Bei einer genaueren Betrachtung des Systems mit sehr hochauflösenden
ALMA-Beobachtungen stellte das Team nun fest, dass die beiden Sterne in dem
System nicht die einzige Wärmequelle sind. "Wir konnten in die zentrale Region
hinein zoomen und stellten fest, dass der heiße Staub nicht mit den Positionen
der Protosterne korreliert", sagt María José Maureira, Postdoktorandin und
Leiterin der Studie am MPE. "Überraschenderweise fanden wir lokalisierte heiße
Bereiche oder 'Hot Spots', die wahrscheinlich durch lokale Stoßwellen im Gas
erzeugt werden, ähnlich dem Überschallknall bei Flugzeugen."

#### MATERIALAUSZUG:
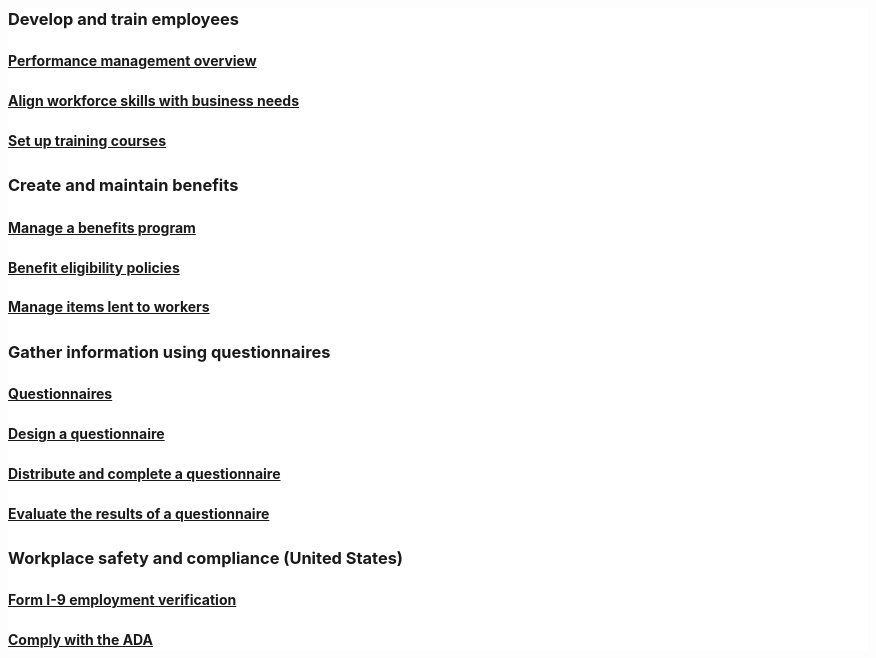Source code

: ### Develop and train employees
#### [Performance management overview](/dynamics365/unified-operations/talent/performance-management-overview?toc=/dynamics365/unified-operations/retail/toc.json)
#### [Align workforce skills with business needs](/dynamics365/unified-operations/talent/skills?toc=/dynamics365/unified-operations/retail/toc.json)
#### [Set up training courses](/dynamics365/unified-operations/talent/courses?toc=/dynamics365/unified-operations/retail/toc.json)

### Create and maintain benefits
#### [Manage a benefits program](/dynamics365/unified-operations/talent/manage-benefit-program?toc=/dynamics365/unified-operations/retail/toc.json)
#### [Benefit eligibility policies](/dynamics365/unified-operations/talent/benefit-eligibility-policies?toc=/dynamics365/unified-operations/retail/toc.json)
#### [Manage items lent to workers](/dynamics365/unified-operations/talent/loan-items?toc=/dynamics365/unified-operations/retail/toc.json)

### Gather information using questionnaires
#### [Questionnaires](/dynamics365/unified-operations/talent/questionnaires?toc=/dynamics365/unified-operations/retail/toc.json)
#### [Design a questionnaire](/dynamics365/unified-operations/talent/design-questionnaires?toc=/dynamics365/unified-operations/retail/toc.json)
#### [Distribute and complete a questionnaire](/dynamics365/unified-operations/talent/distribute-questionnaires?toc=/dynamics365/unified-operations/retail/toc.json)
#### [Evaluate the results of a questionnaire](/dynamics365/unified-operations/talent/evaluate-questionnaire-results?toc=/dynamics365/unified-operations/retail/toc.json)

### Workplace safety and compliance (United States)
#### [Form I-9 employment verification](/dynamics365/unified-operations/fin-and-ops/hr/localizations/noam-usa-form-i-9-verification?toc=/dynamics365/unified-operations/retail/toc.json)
#### [Comply with the ADA](/dynamics365/unified-operations/fin-and-ops/hr/localizations/noam-usa-comply-ada?toc=/dynamics365/unified-operations/retail/toc.json)

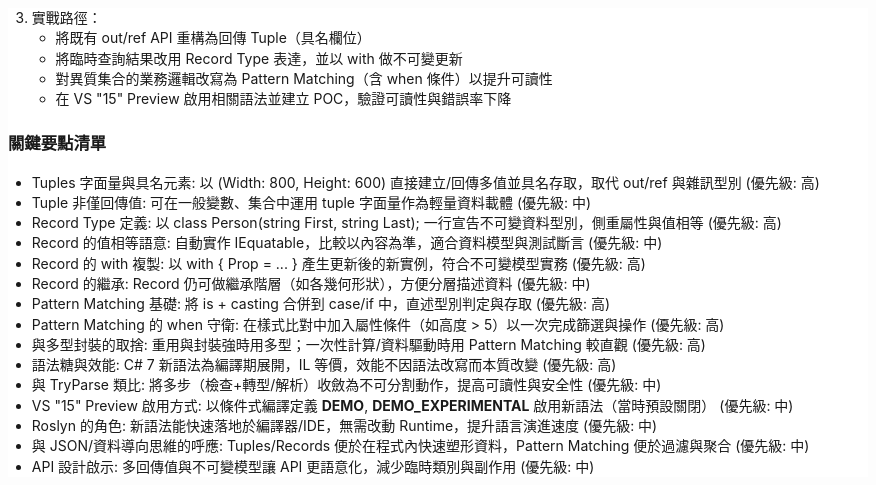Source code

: 3. 實戰路徑：
   - 將既有 out/ref API 重構為回傳 Tuple（具名欄位）
   - 將臨時查詢結果改用 Record Type 表達，並以 with 做不可變更新
   - 對異質集合的業務邏輯改寫為 Pattern Matching（含 when 條件）以提升可讀性
   - 在 VS "15" Preview 啟用相關語法並建立 POC，驗證可讀性與錯誤率下降

### 關鍵要點清單
- Tuples 字面量與具名元素: 以 (Width: 800, Height: 600) 直接建立/回傳多值並具名存取，取代 out/ref 與雜訊型別 (優先級: 高)
- Tuple 非僅回傳值: 可在一般變數、集合中運用 tuple 字面量作為輕量資料載體 (優先級: 中)
- Record Type 定義: 以 class Person(string First, string Last); 一行宣告不可變資料型別，側重屬性與值相等 (優先級: 高)
- Record 的值相等語意: 自動實作 IEquatable<T>，比較以內容為準，適合資料模型與測試斷言 (優先級: 中)
- Record 的 with 複製: 以 with { Prop = ... } 產生更新後的新實例，符合不可變模型實務 (優先級: 高)
- Record 的繼承: Record 仍可做繼承階層（如各幾何形狀），方便分層描述資料 (優先級: 中)
- Pattern Matching 基礎: 將 is + casting 合併到 case/if 中，直述型別判定與存取 (優先級: 高)
- Pattern Matching 的 when 守衛: 在樣式比對中加入屬性條件（如高度 > 5）以一次完成篩選與操作 (優先級: 高)
- 與多型封裝的取捨: 重用與封裝強時用多型；一次性計算/資料驅動時用 Pattern Matching 較直觀 (優先級: 高)
- 語法糖與效能: C# 7 新語法為編譯期展開，IL 等價，效能不因語法改寫而本質改變 (優先級: 高)
- 與 TryParse 類比: 將多步（檢查+轉型/解析）收斂為不可分割動作，提高可讀性與安全性 (優先級: 中)
- VS "15" Preview 啟用方式: 以條件式編譯定義 __DEMO__, __DEMO_EXPERIMENTAL__ 啟用新語法（當時預設關閉） (優先級: 中)
- Roslyn 的角色: 新語法能快速落地於編譯器/IDE，無需改動 Runtime，提升語言演進速度 (優先級: 中)
- 與 JSON/資料導向思維的呼應: Tuples/Records 便於在程式內快速塑形資料，Pattern Matching 便於過濾與聚合 (優先級: 中)
- API 設計啟示: 多回傳值與不可變模型讓 API 更語意化，減少臨時類別與副作用 (優先級: 中)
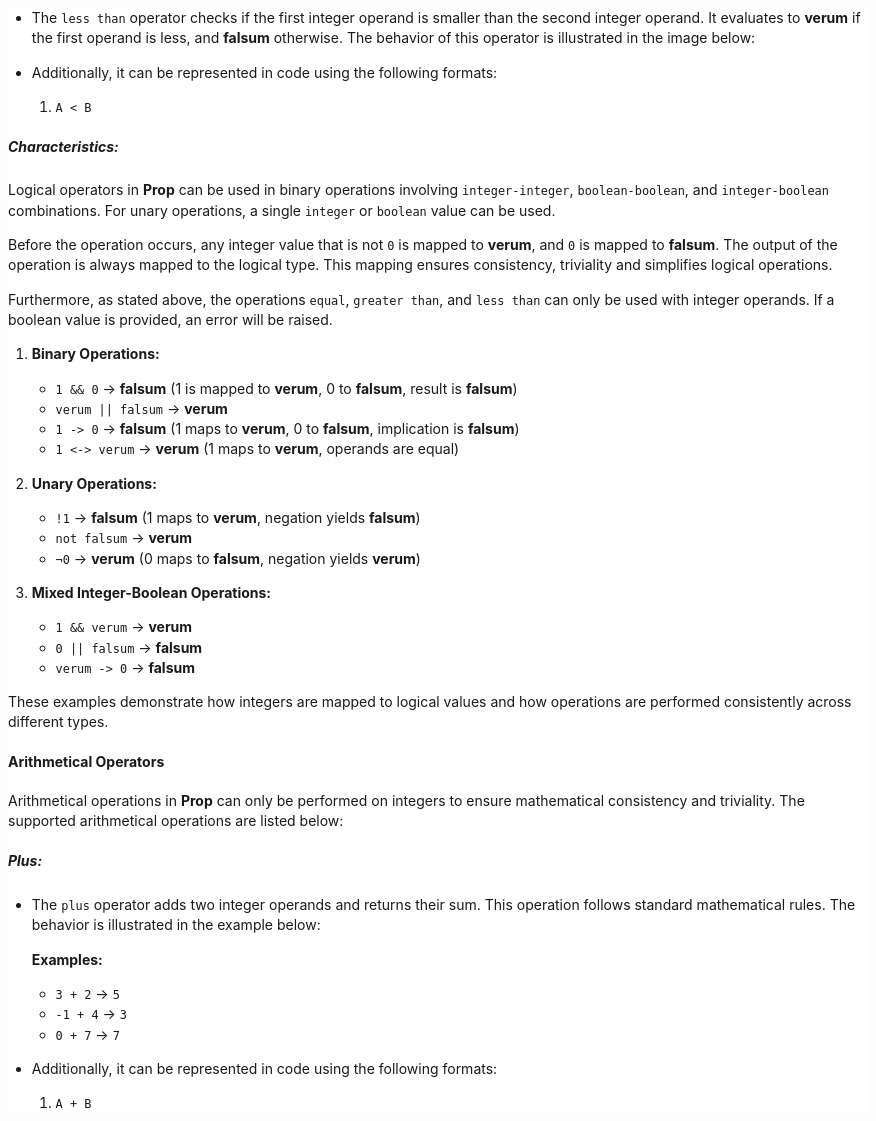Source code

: - The `less than` operator checks if the first integer operand is smaller than the second integer operand. It evaluates to **verum** if the first operand is less, and **falsum** otherwise. The behavior of this operator is illustrated in the image below:

- Additionally, it can be represented in code using the following formats:
  1. `A < B`


##### Characteristics:

Logical operators in **Prop** can be used in binary operations involving `integer-integer`, `boolean-boolean`, and `integer-boolean` combinations. For unary operations, a single `integer` or `boolean` value can be used.

Before the operation occurs, any integer value that is not `0` is mapped to **verum**, and `0` is mapped to **falsum**. The output of the operation is always mapped to the logical type. This mapping ensures consistency, triviality and simplifies logical operations.

Furthermore, as stated above, the operations `equal`, `greater than`, and `less than` can only be used with integer operands. If a boolean value is provided, an error will be raised.


1. **Binary Operations:**
   - `1 && 0` → **falsum** (1 is mapped to **verum**, 0 to **falsum**, result is **falsum**)
   - `verum || falsum` → **verum** 
   - `1 -> 0` → **falsum** (1 maps to **verum**, 0 to **falsum**, implication is **falsum**)
   - `1 <-> verum` → **verum** (1 maps to **verum**, operands are equal)

2. **Unary Operations:**
   - `!1` → **falsum** (1 maps to **verum**, negation yields **falsum**)
   - `not falsum` → **verum** 
   - `¬0` → **verum** (0 maps to **falsum**, negation yields **verum**)

3. **Mixed Integer-Boolean Operations:**
   - `1 && verum` → **verum** 
   - `0 || falsum` → **falsum** 
   - `verum -> 0` → **falsum** 

These examples demonstrate how integers are mapped to logical values and how operations are performed consistently across different types.

#### Arithmetical Operators

Arithmetical operations in **Prop** can only be performed on integers to ensure mathematical consistency and triviality. The supported arithmetical operations are listed below:

##### Plus:

- The `plus` operator adds two integer operands and returns their sum. This operation follows standard mathematical rules. The behavior is illustrated in the example below:

  **Examples:**
  - `3 + 2` → `5`
  - `-1 + 4` → `3`
  - `0 + 7` → `7`

- Additionally, it can be represented in code using the following formats:
  1. `A + B`
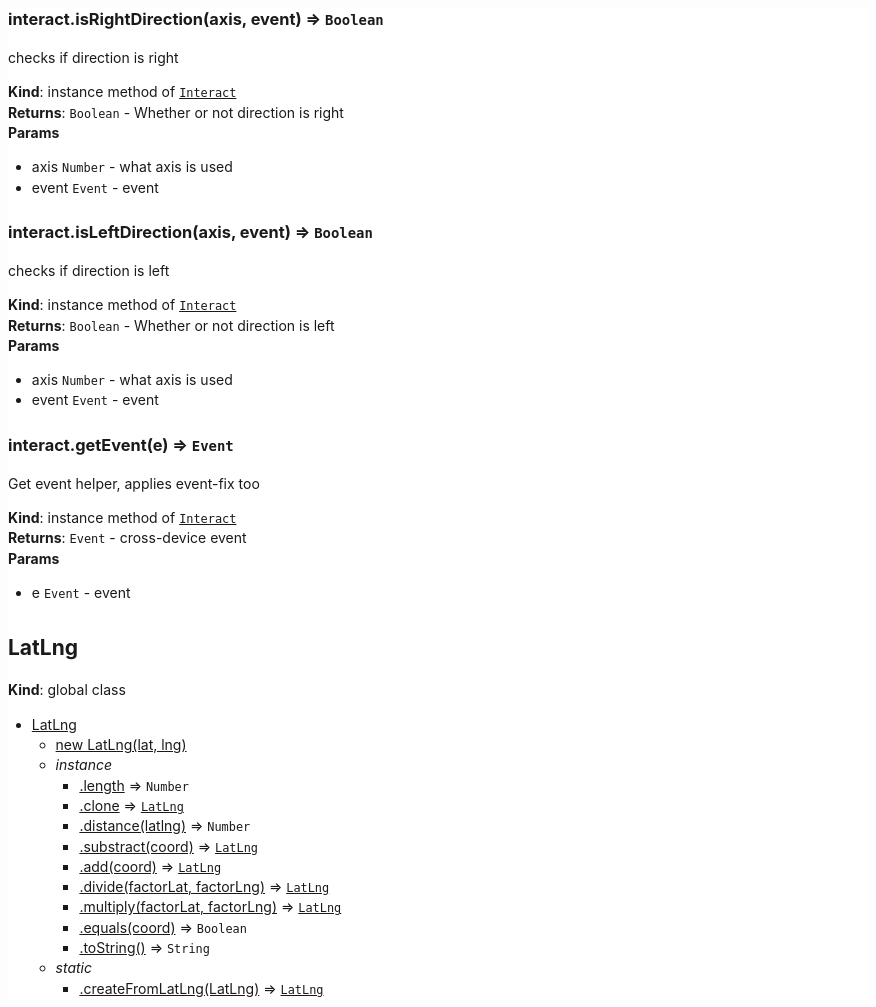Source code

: <a name="Interact+isRightDirection"></a>

### interact.isRightDirection(axis, event) ⇒ <code>Boolean</code>
checks if direction is right

**Kind**: instance method of <code>[Interact](#Interact)</code>  
**Returns**: <code>Boolean</code> - Whether or not direction is right  
**Params**

- axis <code>Number</code> - what axis is used
- event <code>Event</code> - event

<a name="Interact+isLeftDirection"></a>

### interact.isLeftDirection(axis, event) ⇒ <code>Boolean</code>
checks if direction is left

**Kind**: instance method of <code>[Interact](#Interact)</code>  
**Returns**: <code>Boolean</code> - Whether or not direction is left  
**Params**

- axis <code>Number</code> - what axis is used
- event <code>Event</code> - event

<a name="Interact+getEvent"></a>

### interact.getEvent(e) ⇒ <code>Event</code>
Get event helper, applies event-fix too

**Kind**: instance method of <code>[Interact](#Interact)</code>  
**Returns**: <code>Event</code> - cross-device event  
**Params**

- e <code>Event</code> - event

<a name="LatLng"></a>

## LatLng
**Kind**: global class  

* [LatLng](#LatLng)
    * [new LatLng(lat, lng)](#new_LatLng_new)
    * _instance_
        * [.length](#LatLng+length) ⇒ <code>Number</code>
        * [.clone](#LatLng+clone) ⇒ <code>[LatLng](#LatLng)</code>
        * [.distance(latlng)](#LatLng+distance) ⇒ <code>Number</code>
        * [.substract(coord)](#LatLng+substract) ⇒ <code>[LatLng](#LatLng)</code>
        * [.add(coord)](#LatLng+add) ⇒ <code>[LatLng](#LatLng)</code>
        * [.divide(factorLat, factorLng)](#LatLng+divide) ⇒ <code>[LatLng](#LatLng)</code>
        * [.multiply(factorLat, factorLng)](#LatLng+multiply) ⇒ <code>[LatLng](#LatLng)</code>
        * [.equals(coord)](#LatLng+equals) ⇒ <code>Boolean</code>
        * [.toString()](#LatLng+toString) ⇒ <code>String</code>
    * _static_
        * [.createFromLatLng(LatLng)](#LatLng.createFromLatLng) ⇒ <code>[LatLng](#LatLng)</code>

#### AUFGABE 1:
Fasse den Textauszug zu den ALMA-Beobachtungen in zwei Sätzen zusammen.
#### AUFGABE 2:
Schreibe den Textauszug zu den ALMA-Beobachtungen bitte im Anschluss an seinen letzten Satz weiter.

#### ERGEBNIS 1:
Sehr hochauflösende ALMA-Beobachtungen zeigten dem Team, dass die beiden Sterne nicht die einzige Wärmequelle des Systems sind, weil der heiße Staub nicht mit den Positionen der Protosterne korreliert. Stattdessen fanden die Forschenden lokalisierte heiße Bereiche, sogenannte Hot Spots, die wahrscheinlich durch lokale Stoßwellen im Gas erzeugt werden, ähnlich dem Überschallknall bei Flugzeugen.

#### ERGEBNIS 2:
Dabei kann sich die chemische Zusammensetzung der Gas- und Staubwolken
verändern, da hierbei Moleküle freigesetzt werden, die zuvor im Eis um die
Staubkörner herum eingefroren waren. Organische Moleküle im Weltraum sind
potenzielle Vorläufer von komplexeren Molekülen, die für das Leben unerlässlich
sind. Solche Stoßfronten können daher die chemische Zusammensetzung der Materie
verändern und die Menge, die sich zu größeren Gebilden aufbauen kann – und damit
die Eigenschaften der entstehenden Planetensysteme.
"Diese faszinierenden neuen Beobachtungen zeigen, dass unsere
Scheiben-Modelle nicht vollständig waren; wir brauchen eine zusätzliche
Heizquelle,"" betont Jaime Pineda, Koautor der Studie am MPE. "Die ändert die
Art und Weise, wie wir die Eigenschaften des Staubs und die Masse dieser jungen
Scheiben bestimmen." Die neuen Temperaturkarten des Staubs stimmen sehr gut mit
früheren Beobachtungen bei Wellenlängen überein, die von bestimmten Molekülen
ausgesandt werden.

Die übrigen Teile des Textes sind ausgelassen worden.